Non-Abelian Simple Groups

Swlabr · #1 $Old$ November 2nd, 2009, 08:11 AM

I was wondering - $A_5$ is the only non-abelian simple group of order less than 100. What is the next one along? I know there is one of order somewhere in the region of 168 (the Projective Special Linear Group $PSL_2(7)$ ), but is there any of order between these two?

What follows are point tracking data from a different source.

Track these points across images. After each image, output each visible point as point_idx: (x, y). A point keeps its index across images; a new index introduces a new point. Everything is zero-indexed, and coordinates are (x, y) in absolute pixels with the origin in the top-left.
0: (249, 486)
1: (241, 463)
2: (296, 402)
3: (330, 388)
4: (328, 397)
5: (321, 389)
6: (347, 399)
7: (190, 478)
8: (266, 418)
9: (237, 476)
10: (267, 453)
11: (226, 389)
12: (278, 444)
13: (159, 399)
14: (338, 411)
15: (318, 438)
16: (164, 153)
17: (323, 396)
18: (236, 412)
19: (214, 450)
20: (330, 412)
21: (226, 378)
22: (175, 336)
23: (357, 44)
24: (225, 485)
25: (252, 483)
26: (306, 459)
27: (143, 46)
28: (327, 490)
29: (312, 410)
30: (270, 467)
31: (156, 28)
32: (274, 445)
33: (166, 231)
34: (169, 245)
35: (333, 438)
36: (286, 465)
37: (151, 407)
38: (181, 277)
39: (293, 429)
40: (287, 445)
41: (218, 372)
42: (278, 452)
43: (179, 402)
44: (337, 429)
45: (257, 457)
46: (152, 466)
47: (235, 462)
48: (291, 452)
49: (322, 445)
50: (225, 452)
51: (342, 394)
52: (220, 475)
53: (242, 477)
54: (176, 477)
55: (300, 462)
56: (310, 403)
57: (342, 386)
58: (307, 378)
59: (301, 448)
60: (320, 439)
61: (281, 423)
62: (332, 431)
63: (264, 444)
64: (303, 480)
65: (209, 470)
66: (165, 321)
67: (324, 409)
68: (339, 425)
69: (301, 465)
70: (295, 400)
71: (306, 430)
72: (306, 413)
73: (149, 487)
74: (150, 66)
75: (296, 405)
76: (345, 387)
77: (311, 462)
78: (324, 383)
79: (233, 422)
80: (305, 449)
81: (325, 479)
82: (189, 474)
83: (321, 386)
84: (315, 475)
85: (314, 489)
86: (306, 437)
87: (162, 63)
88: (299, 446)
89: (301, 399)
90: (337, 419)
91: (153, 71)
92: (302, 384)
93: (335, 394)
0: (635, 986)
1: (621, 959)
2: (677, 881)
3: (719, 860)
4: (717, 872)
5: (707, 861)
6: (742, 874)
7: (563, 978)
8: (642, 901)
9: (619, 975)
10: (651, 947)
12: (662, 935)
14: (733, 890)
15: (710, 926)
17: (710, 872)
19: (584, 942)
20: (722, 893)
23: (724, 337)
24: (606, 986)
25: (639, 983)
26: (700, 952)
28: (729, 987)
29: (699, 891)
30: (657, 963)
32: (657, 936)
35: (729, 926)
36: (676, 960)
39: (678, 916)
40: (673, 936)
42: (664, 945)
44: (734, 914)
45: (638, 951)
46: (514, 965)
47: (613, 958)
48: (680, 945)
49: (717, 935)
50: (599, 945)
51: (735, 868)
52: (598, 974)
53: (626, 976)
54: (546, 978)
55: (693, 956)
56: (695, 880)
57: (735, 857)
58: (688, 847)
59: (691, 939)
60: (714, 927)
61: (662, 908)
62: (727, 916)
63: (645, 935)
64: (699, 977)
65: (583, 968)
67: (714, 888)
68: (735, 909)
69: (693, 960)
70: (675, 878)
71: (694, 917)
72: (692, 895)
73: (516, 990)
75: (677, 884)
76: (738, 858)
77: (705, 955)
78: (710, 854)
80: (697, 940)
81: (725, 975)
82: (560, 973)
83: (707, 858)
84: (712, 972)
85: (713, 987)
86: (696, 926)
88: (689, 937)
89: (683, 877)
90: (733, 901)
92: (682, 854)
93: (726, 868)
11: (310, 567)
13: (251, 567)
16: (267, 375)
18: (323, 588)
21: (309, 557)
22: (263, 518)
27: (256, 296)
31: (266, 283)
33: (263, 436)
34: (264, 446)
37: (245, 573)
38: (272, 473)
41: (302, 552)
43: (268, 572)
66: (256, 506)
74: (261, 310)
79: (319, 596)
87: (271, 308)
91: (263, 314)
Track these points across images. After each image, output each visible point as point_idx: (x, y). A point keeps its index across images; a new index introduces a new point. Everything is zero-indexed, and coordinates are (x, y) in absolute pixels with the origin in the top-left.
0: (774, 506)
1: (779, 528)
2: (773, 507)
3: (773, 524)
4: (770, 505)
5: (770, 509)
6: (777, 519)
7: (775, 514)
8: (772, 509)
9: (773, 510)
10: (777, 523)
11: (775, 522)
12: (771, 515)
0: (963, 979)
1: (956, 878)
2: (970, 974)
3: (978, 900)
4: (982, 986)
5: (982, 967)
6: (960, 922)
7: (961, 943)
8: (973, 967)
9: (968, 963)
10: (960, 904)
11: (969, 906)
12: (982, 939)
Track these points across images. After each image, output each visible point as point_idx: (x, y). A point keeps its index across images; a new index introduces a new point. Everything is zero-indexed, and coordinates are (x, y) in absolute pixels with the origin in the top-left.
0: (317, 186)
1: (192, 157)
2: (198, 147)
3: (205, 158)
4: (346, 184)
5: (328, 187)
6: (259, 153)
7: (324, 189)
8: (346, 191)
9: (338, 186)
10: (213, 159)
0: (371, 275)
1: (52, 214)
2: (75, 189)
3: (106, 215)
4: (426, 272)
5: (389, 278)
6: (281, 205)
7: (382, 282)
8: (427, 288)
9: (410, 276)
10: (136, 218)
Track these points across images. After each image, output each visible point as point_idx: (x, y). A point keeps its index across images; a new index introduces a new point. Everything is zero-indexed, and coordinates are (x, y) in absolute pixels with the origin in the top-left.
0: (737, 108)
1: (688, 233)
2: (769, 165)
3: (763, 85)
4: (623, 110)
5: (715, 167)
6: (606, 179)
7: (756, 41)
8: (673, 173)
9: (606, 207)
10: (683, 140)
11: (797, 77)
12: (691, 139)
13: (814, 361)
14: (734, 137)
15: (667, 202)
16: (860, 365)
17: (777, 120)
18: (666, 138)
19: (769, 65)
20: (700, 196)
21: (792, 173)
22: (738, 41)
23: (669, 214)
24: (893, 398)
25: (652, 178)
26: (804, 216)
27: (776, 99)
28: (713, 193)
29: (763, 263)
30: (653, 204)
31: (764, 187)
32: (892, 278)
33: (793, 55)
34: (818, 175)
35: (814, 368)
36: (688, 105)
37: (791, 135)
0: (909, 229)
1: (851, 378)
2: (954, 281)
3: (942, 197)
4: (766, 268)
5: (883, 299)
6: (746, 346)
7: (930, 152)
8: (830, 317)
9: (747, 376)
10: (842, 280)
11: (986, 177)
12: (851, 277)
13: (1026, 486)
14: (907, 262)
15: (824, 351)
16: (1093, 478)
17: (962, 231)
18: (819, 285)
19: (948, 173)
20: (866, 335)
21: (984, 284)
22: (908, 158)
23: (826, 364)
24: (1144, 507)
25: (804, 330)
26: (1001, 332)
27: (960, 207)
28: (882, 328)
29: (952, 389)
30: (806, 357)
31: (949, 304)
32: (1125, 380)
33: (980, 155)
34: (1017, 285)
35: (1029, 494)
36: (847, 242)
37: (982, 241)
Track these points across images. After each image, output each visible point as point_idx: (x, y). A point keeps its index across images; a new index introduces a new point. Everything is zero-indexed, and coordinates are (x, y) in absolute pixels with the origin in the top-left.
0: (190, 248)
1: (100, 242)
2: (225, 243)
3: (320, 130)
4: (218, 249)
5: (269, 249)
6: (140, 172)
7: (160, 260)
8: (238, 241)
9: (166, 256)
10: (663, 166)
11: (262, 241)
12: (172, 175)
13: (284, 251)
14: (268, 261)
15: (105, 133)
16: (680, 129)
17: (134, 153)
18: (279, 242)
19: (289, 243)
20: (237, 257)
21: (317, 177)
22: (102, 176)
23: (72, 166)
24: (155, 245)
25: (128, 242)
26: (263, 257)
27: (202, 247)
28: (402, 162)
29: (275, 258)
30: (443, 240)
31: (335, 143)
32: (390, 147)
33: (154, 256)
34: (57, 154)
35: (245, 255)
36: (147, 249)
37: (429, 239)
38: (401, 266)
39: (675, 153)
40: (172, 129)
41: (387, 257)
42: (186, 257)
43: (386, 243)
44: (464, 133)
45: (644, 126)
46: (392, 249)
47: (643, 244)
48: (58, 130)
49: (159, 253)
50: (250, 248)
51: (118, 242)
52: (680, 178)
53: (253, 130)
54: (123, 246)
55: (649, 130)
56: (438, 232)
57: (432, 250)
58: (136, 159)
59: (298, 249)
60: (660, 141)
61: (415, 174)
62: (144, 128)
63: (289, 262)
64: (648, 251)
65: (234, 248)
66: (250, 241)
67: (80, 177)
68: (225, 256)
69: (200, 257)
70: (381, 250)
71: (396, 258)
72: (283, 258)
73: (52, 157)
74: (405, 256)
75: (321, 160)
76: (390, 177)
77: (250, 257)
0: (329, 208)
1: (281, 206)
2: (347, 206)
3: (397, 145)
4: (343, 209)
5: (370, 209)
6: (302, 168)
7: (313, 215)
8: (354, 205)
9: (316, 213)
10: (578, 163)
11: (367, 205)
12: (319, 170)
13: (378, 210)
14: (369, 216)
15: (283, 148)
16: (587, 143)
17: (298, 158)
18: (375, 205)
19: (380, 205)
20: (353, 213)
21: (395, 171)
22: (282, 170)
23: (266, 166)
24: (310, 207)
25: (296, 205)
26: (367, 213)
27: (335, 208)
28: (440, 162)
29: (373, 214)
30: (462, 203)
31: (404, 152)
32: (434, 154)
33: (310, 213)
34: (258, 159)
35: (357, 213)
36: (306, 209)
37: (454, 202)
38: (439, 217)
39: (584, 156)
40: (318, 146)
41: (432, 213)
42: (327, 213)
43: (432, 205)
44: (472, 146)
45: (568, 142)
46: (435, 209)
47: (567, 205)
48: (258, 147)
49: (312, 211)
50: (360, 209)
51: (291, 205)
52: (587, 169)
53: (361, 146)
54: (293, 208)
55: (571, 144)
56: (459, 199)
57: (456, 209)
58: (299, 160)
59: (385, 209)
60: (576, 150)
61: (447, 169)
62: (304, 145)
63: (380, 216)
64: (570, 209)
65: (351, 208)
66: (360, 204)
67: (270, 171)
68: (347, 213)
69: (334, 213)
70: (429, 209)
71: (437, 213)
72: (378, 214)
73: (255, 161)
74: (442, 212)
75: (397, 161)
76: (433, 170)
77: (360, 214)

tonio · #2 $Old$ November 2nd, 2009, 08:42 AM

Quote:

Originally Posted by Swlabr $View Post$

I was wondering - $A_5$ is the only non-abelian simple group of order less than 100. What is the next one along? I know there is one of order somewhere in the region of 168 (the Projective Special Linear Group $PSL_2(7)$ ), but is there any of order between these two?

\

No, there isn't...non-abelian, that is.

Tonio

Swlabr · #3 $Old$ November 2nd, 2009, 09:05 AM

Quote:

Originally Posted by tonio $View Post$

\

No, there isn't...non-abelian, that is.

Tonio

Okay, but why? The problem cases that I can see are groups of order $p^2qr$ and $p^3qr$ (120 is the only number of this form in our range though, and 168 is of this form). As $60=2^2.3.5$ , we cannot slap a general condition on groups of these orders not being non-simple, as we can with the other orders.

So, I have become a tad stumped as to why this is...

NonCommAlg · #4 $Old$ November 3rd, 2009, 09:31 PM

a useful and easy-to-prove fact is that if $2 < |G| \equiv 2 \mod 4,$ then $G$ is not simple. see Tough Problem from Rotman's Group Theory, 3rd Ed for a proof of a more general result.